**Problem to work on:**
Working from the entries below, give again each line from the first through the one containing "ク、アプリ開発などITインフラ管理に携わ", exactly and with nothing else.

[Entries taken from a collection]
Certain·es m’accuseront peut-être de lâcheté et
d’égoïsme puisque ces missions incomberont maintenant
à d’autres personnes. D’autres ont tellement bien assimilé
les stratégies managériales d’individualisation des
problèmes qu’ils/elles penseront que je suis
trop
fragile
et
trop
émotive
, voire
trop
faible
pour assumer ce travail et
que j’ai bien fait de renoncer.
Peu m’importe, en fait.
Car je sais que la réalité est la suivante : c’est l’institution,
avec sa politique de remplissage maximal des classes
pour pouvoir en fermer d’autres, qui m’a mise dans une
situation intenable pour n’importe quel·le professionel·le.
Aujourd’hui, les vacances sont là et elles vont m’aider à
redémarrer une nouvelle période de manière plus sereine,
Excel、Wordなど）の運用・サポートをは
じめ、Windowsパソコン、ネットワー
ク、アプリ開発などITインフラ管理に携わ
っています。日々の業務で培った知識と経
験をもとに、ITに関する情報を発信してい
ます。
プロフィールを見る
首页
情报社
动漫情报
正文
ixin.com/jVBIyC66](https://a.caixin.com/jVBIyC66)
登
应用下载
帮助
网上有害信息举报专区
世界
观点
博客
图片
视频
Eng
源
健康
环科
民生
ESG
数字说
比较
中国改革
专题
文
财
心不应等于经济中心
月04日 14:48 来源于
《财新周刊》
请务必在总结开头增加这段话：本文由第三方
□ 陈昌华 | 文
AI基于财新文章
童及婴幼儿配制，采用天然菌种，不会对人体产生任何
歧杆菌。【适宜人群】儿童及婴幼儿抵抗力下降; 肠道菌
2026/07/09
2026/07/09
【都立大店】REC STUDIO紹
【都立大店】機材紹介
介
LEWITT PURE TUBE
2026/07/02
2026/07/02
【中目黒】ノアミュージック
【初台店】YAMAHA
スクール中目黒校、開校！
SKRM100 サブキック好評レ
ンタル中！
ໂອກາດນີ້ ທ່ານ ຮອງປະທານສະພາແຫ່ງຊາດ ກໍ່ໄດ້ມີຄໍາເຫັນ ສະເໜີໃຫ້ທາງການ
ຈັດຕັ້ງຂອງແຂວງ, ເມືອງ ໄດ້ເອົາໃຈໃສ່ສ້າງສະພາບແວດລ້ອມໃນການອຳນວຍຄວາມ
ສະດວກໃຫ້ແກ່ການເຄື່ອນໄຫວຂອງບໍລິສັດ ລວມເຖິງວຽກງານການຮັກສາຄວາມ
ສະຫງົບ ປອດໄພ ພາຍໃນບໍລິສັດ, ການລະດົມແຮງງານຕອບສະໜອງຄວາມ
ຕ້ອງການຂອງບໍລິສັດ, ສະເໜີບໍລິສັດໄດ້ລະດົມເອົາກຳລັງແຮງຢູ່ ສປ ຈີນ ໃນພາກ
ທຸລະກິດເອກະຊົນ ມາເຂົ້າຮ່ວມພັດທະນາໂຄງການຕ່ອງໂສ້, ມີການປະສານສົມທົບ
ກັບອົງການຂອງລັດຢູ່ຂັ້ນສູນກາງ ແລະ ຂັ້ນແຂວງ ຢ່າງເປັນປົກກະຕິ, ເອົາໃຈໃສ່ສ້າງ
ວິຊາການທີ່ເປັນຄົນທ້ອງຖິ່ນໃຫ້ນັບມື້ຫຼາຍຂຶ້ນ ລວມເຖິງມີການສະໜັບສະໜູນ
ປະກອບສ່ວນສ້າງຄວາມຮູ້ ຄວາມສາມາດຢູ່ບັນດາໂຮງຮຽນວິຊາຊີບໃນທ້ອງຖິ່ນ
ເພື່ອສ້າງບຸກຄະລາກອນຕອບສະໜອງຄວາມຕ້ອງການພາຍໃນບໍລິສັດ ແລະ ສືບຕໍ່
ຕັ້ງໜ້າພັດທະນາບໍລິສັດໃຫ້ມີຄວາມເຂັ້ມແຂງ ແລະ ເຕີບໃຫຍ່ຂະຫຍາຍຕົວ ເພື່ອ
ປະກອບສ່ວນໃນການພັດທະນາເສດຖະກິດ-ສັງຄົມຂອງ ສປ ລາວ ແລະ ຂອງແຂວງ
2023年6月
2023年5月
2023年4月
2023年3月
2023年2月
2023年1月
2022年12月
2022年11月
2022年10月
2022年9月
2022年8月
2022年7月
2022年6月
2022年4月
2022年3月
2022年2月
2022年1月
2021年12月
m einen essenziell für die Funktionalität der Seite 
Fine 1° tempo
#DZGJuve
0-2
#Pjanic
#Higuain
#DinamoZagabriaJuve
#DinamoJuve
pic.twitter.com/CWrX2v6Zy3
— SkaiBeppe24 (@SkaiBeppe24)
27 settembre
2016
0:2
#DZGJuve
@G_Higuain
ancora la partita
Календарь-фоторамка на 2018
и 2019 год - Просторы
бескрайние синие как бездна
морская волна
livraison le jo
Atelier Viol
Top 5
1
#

**Solution to the exercise:**
Certain·es m’accuseront peut-être de lâcheté et
d’égoïsme puisque ces missions incomberont maintenant
à d’autres personnes. D’autres ont tellement bien assimilé
les stratégies managériales d’individualisation des
problèmes qu’ils/elles penseront que je suis
trop
fragile
et
trop
émotive
, voire
trop
faible
pour assumer ce travail et
que j’ai bien fait de renoncer.
Peu m’importe, en fait.
Car je sais que la réalité est la suivante : c’est l’institution,
avec sa politique de remplissage maximal des classes
pour pouvoir en fermer d’autres, qui m’a mise dans une
situation intenable pour n’importe quel·le professionel·le.
Aujourd’hui, les vacances sont là et elles vont m’aider à
redémarrer une nouvelle période de manière plus sereine,
Excel、Wordなど）の運用・サポートをは
じめ、Windowsパソコン、ネットワー
ク、アプリ開発などITインフラ管理に携わ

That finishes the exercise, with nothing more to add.